Inland Sea refers to New Mexico’s geological history and the time in which the desert was a marine environment. While the ancient sea is long gone, much of the rock from this time remains, and the desert environment, in many ways, retains the vastness of an open sea. The sense of space is an important part of the artwork in this Xeriscape series and invites viewers to alter their awareness of the space they inhabit. Allyson Packer explores spaces in urban landscapes and begins each piece by talking to homeowners to capture the character of domestic landscaping in the southwest.  
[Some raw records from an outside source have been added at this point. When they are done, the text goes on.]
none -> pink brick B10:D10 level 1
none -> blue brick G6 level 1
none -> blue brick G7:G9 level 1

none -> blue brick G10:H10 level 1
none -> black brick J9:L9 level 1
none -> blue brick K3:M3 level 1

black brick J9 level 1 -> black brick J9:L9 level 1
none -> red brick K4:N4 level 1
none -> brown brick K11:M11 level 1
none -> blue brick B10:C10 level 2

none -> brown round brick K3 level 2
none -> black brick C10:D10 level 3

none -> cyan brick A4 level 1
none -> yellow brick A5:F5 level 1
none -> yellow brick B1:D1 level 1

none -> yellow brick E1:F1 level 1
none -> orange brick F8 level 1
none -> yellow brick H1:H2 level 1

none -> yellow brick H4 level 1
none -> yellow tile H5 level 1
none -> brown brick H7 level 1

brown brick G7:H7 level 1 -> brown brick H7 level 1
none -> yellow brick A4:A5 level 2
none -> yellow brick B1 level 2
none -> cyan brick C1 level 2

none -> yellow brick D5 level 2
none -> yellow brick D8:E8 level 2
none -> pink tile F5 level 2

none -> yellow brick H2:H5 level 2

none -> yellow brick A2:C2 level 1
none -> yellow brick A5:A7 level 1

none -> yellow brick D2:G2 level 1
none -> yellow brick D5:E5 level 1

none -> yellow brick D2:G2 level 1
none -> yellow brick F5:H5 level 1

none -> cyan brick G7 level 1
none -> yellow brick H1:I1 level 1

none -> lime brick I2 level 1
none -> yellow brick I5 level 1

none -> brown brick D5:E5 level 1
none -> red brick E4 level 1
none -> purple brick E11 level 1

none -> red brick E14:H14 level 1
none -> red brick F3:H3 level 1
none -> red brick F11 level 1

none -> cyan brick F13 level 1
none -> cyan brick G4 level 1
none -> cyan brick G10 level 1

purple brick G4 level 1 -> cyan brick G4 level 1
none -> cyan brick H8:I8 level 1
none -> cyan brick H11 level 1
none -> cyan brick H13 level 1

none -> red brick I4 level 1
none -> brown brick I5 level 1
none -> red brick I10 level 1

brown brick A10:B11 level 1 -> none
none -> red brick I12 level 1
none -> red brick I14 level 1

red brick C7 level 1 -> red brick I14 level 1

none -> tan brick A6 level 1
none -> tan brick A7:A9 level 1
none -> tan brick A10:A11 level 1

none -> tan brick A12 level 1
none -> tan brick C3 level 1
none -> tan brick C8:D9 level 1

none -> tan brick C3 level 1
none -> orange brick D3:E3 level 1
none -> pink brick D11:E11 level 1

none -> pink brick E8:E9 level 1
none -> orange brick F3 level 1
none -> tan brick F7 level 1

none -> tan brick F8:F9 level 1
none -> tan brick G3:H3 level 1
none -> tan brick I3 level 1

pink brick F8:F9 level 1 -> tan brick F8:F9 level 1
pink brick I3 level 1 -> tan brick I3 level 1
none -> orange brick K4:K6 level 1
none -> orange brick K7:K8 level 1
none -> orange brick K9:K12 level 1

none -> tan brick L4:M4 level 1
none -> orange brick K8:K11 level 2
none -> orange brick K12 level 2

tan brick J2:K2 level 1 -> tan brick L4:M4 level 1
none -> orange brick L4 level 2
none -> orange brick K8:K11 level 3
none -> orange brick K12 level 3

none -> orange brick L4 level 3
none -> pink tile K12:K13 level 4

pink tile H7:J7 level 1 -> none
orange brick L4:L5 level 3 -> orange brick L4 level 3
four photographs on the walll with bench

The photographic documentation is altered by a tedious process of digitally removing selected elements of each image. The remaining objects in the photographs are left unchanged, preserving their exact location in the landscape and highlighting the homeowner’s unique approach to spatial composition. Each piece is titled after the street number of the home where it was photographed. While this artwork comes from a belief in the aesthetic value of our region’s vernacular landscaping tradition, it also interrogates commonly held conceptions of space in an urban context. It questions the way we typically perceive space, boundaries, and physical barriers in our built environment.

 In contrast, the minimal, open spaces in this body of work ask viewers to envision the possibility of space as an uninterrupted continuum, free of the barriers that restrict our movement from one place to another. The choice to use street numbers to title the photographs reinforces this concept, with each number representing a unique point along a potentially infinite numerical continuum and each composition reminiscent of an inland sea.